INFORMATION START

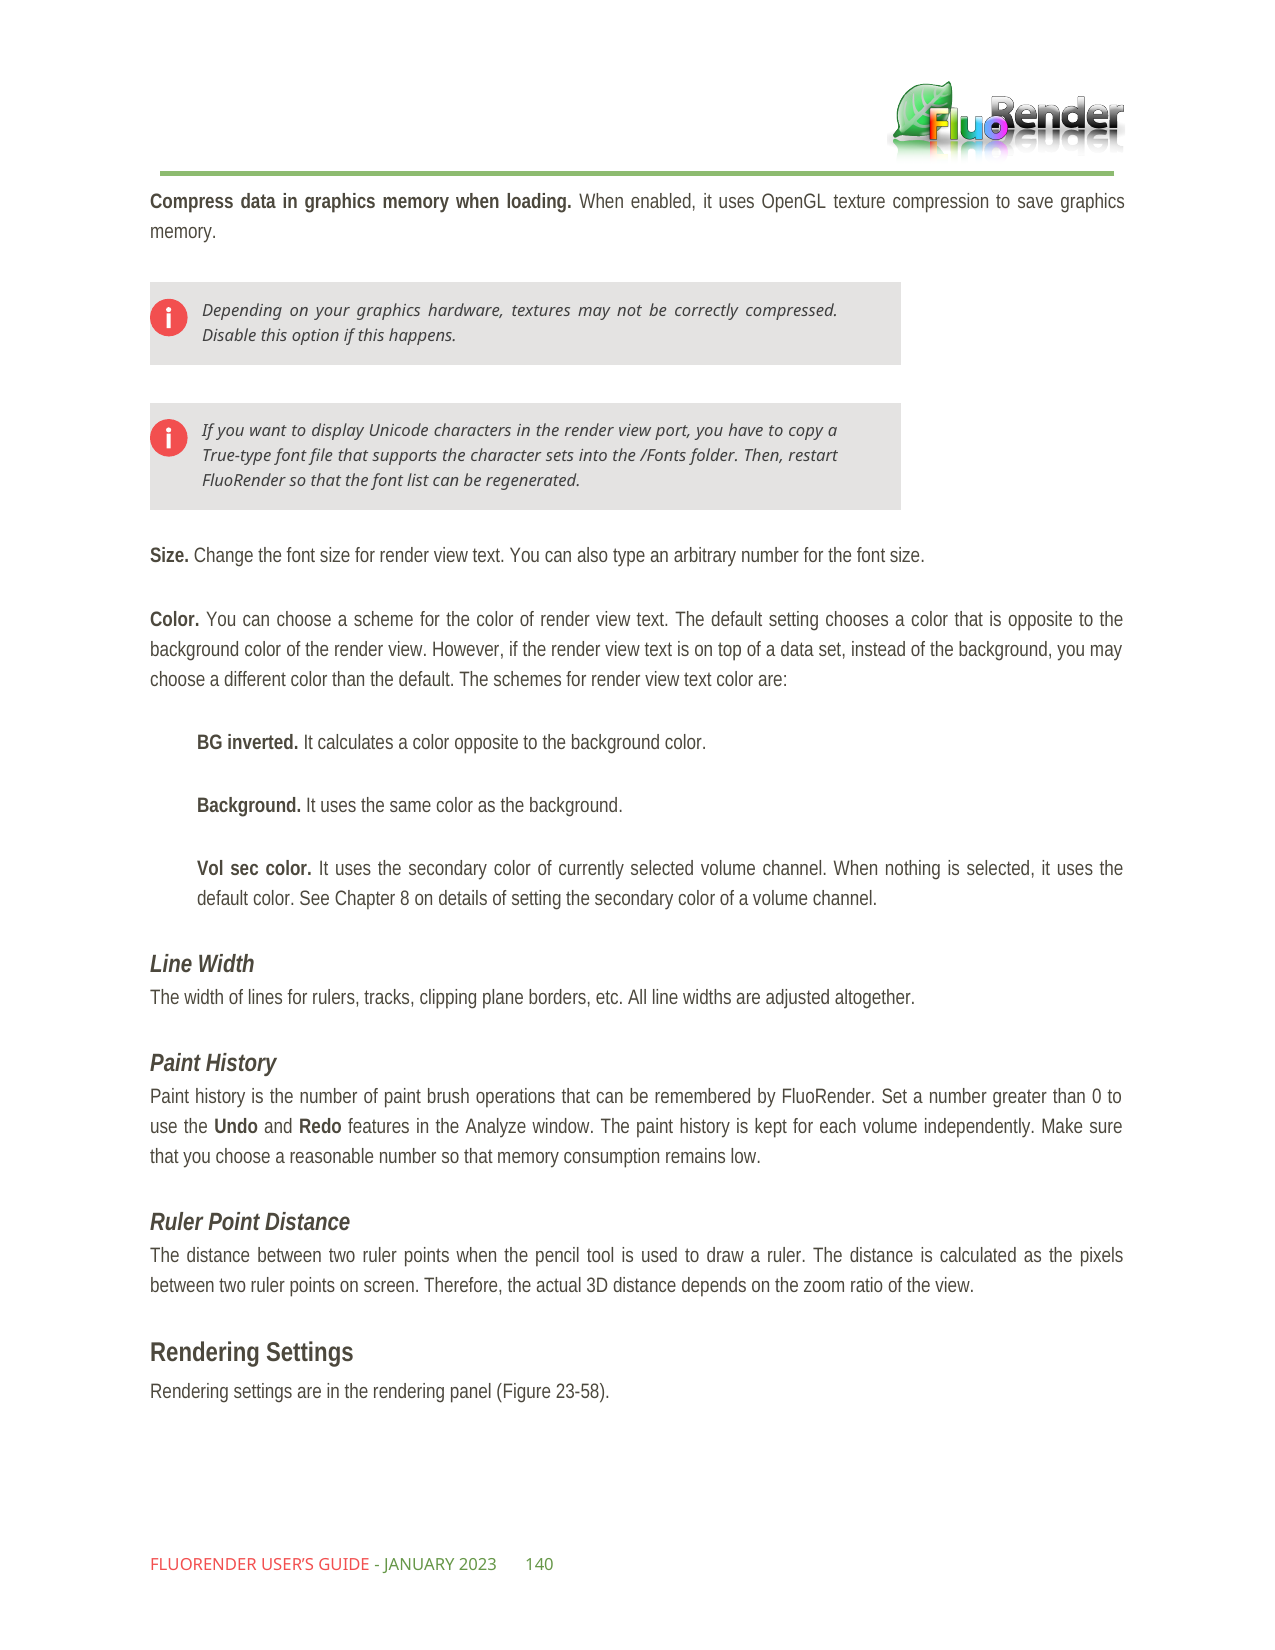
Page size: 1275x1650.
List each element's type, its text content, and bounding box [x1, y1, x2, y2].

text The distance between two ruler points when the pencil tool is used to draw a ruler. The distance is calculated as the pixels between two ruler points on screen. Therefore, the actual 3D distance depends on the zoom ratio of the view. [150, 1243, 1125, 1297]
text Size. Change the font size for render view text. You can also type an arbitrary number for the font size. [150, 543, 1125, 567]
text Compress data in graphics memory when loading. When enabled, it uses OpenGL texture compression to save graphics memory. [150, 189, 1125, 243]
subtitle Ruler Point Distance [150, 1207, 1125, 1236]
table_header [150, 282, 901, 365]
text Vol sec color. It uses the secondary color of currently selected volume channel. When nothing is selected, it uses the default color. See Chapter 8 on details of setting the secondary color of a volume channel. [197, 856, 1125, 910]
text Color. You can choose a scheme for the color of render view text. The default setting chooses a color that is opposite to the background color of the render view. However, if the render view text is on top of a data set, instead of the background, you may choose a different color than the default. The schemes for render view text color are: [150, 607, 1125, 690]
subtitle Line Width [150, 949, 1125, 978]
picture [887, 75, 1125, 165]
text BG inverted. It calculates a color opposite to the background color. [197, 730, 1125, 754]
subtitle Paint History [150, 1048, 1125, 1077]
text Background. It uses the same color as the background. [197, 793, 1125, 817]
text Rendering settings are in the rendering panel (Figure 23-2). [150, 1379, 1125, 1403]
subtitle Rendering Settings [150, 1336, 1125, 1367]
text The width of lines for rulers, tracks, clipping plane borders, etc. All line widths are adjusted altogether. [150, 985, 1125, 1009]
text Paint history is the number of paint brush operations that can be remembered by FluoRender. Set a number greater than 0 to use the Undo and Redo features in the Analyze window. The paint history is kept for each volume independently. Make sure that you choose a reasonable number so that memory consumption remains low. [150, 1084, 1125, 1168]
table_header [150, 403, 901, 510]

INFORMATION END
INFORMATION START

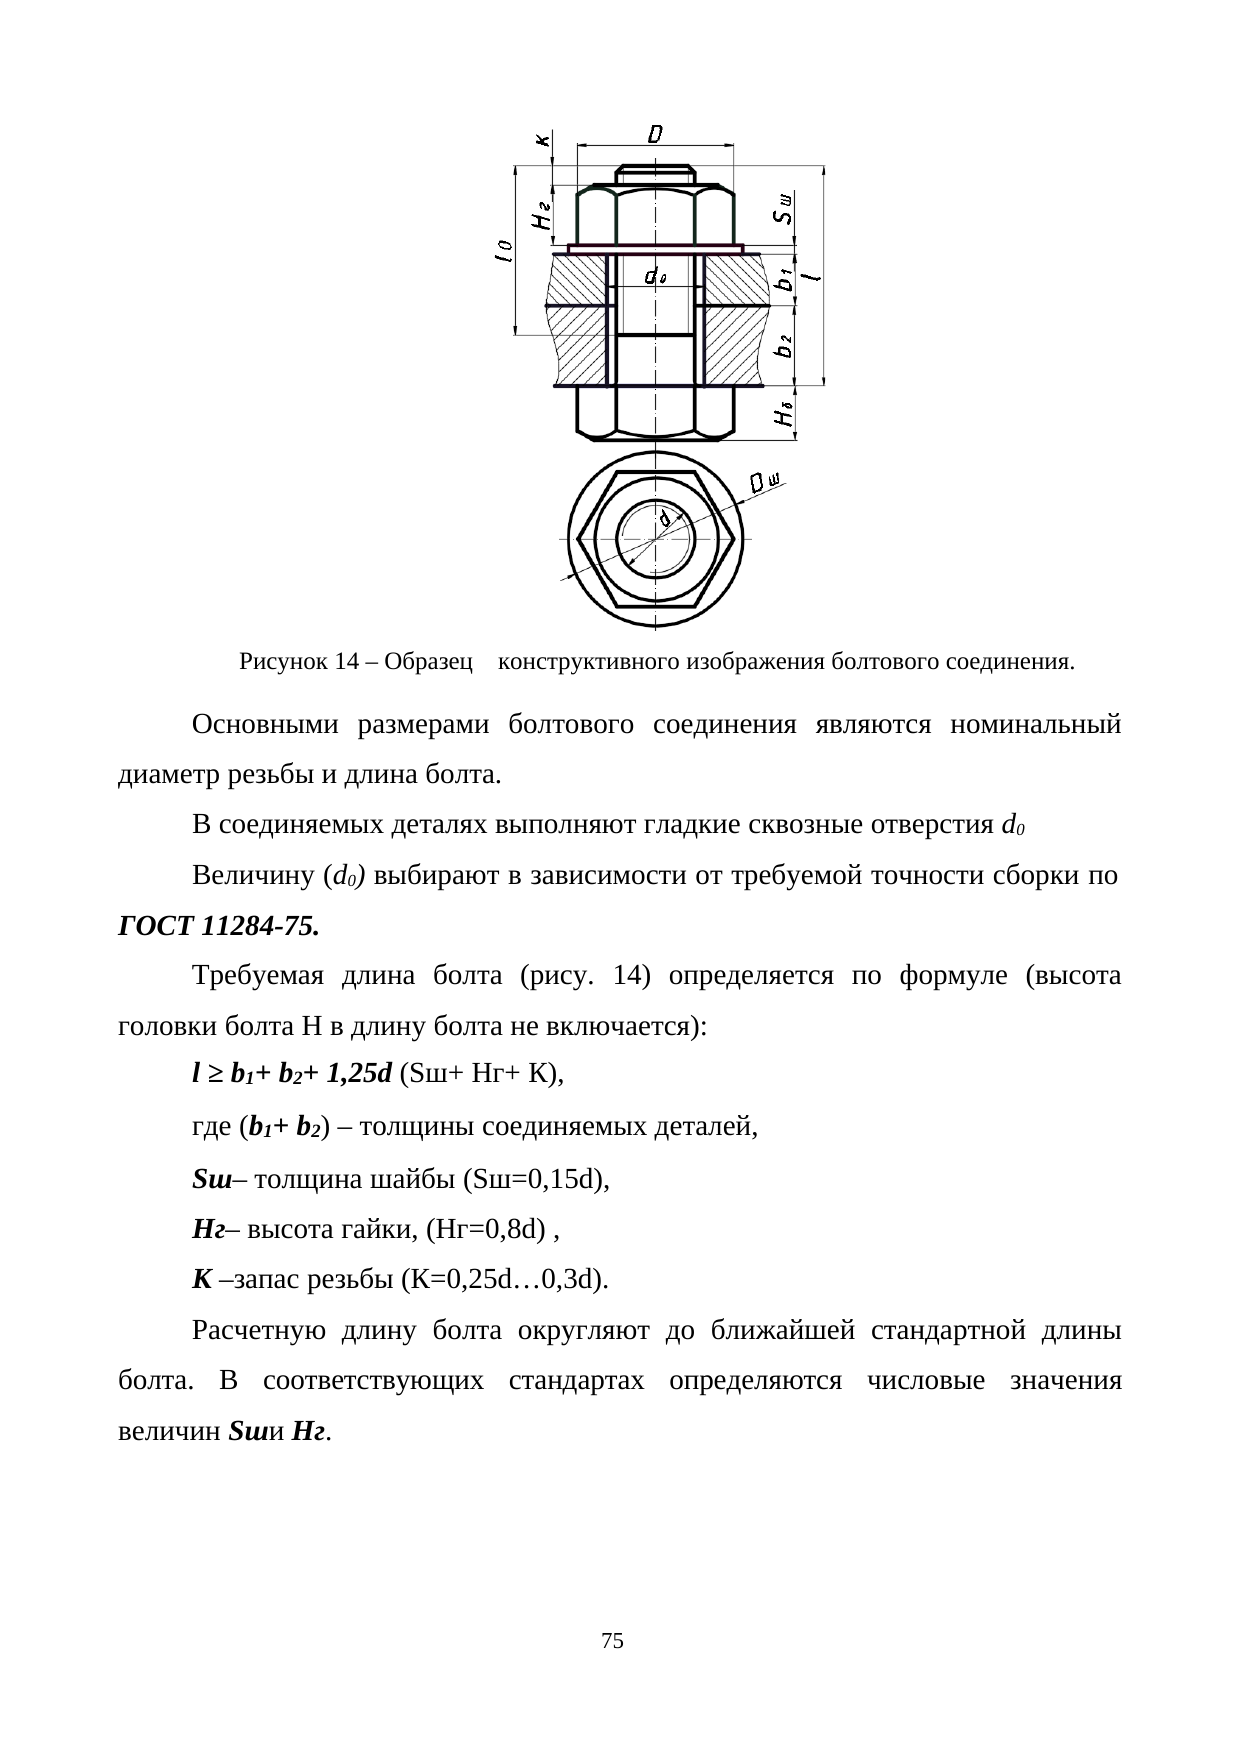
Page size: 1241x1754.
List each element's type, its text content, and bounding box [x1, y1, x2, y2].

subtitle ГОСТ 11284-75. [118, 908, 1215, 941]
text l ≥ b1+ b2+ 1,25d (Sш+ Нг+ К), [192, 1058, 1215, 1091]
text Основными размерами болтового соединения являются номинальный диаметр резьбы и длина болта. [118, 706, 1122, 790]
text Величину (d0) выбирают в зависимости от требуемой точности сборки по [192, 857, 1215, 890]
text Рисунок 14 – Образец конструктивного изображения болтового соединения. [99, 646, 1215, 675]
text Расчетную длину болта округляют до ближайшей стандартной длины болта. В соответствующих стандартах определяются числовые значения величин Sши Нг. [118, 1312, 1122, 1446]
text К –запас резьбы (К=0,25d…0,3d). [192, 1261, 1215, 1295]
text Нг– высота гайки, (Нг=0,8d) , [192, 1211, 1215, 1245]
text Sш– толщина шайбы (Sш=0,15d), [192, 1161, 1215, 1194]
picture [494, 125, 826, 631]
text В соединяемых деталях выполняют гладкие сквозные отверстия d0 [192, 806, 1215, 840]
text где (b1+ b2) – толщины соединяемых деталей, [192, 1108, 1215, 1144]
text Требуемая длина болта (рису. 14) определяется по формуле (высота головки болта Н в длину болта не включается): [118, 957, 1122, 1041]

INFORMATION END

DESCRIPTION OF THE TASK
Tell how many lines of the listing include the word "color", replying with nothing but the number.

YOUR SOLUTION
4